We have heroes like Marcelo H. del Pilar, the “greatest journalist produced by the purely Filipino race,” according to his Spanish enemies, and Graciano Lopez Jaena, the first editor of La Solidaridad, who led, together with Jose Rizal, the propaganda movement against the Spanish colonizers.

No other colonized country in Asia produced as many intellectuals in the class of Rizal, del Pilar, Lopez Jaena, Mariano Ponce, Juan and Antonio Luna or Apolinario Mabini who could be the pride of any country in the world. Other Asian colonies did not produce such brilliant painters as Juan Luna, Felix Resurreccion Hidalgo, Lorenzo Guerrero, Antonio Malantic and many others. Such colonies did not produce composers and musicians like Marcelo Adonay, Bibiano Morales, Hipolito Rivera, Ladislao Bonus and many others. Yet, we do not celebrate anyone of these individuals and their achievements, in the way Americans or Canadians remember their heroes, or their best writers and artists. In fact, most of us may have never heard of them.

No wonder our young people are confused.

There is, however, a very serious problem in misusing multiculturalism as a means for integration, especially at present when there is an increasing tendency to overlook the many identities any human being has and to try to categorize individuals according to a pre-eminent religious identity.

Consider how Islamist instigators of terror and violence against infidels may want Muslims to forget that they have any identity other than being Islamic. Or a Christian fundamentalist who sows fear for the coming of the anti-Christ as having no other identity except being a Roman Catholic or an evangelical Protestant. Or the orthodox Jew who sees himself or herself only in the image taught by the laws of Moses and nothing else. But this is another separate topic to discuss. Meantime, let us be reminded of the words of Amartya Sen, the Nobel Prize-winning economist, when he wrote:

“The insistence, if only implicitly, on a choiceless singularity of human identity not only diminishes us all, it also makes the world much more flammable. The alternative to the divisiveness of one pre-eminent categorization is not any unreal claim that we are all much the same. Rather, the main hope of harmony in our troubled world lies in the plurality of our identities, which cut across each other and work against sharp divisions around one single hardened line of vehement division that allegedly cannot be resisted. Our shared humanity gets savagely challenged when our differences are narrowed into one devised system of uniquely powerful categorization.

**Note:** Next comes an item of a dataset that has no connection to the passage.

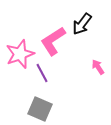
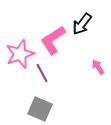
pink L-shape: moved 1 px up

“Perhaps the worst impairment comes from the neglect—and denial—of the roles of reasoning and choice, which follow from the recognition of our plural identities. The illusion of unique identity is much more divisive than the universe of plural and diverse classifications that characterize the world in which we actually live. The descriptive weakness of choiceless singularity has the effect of momentously impoverishing the power and reach of our social and political reasoning. The illusion of destiny exacts a remarkably heavy price.”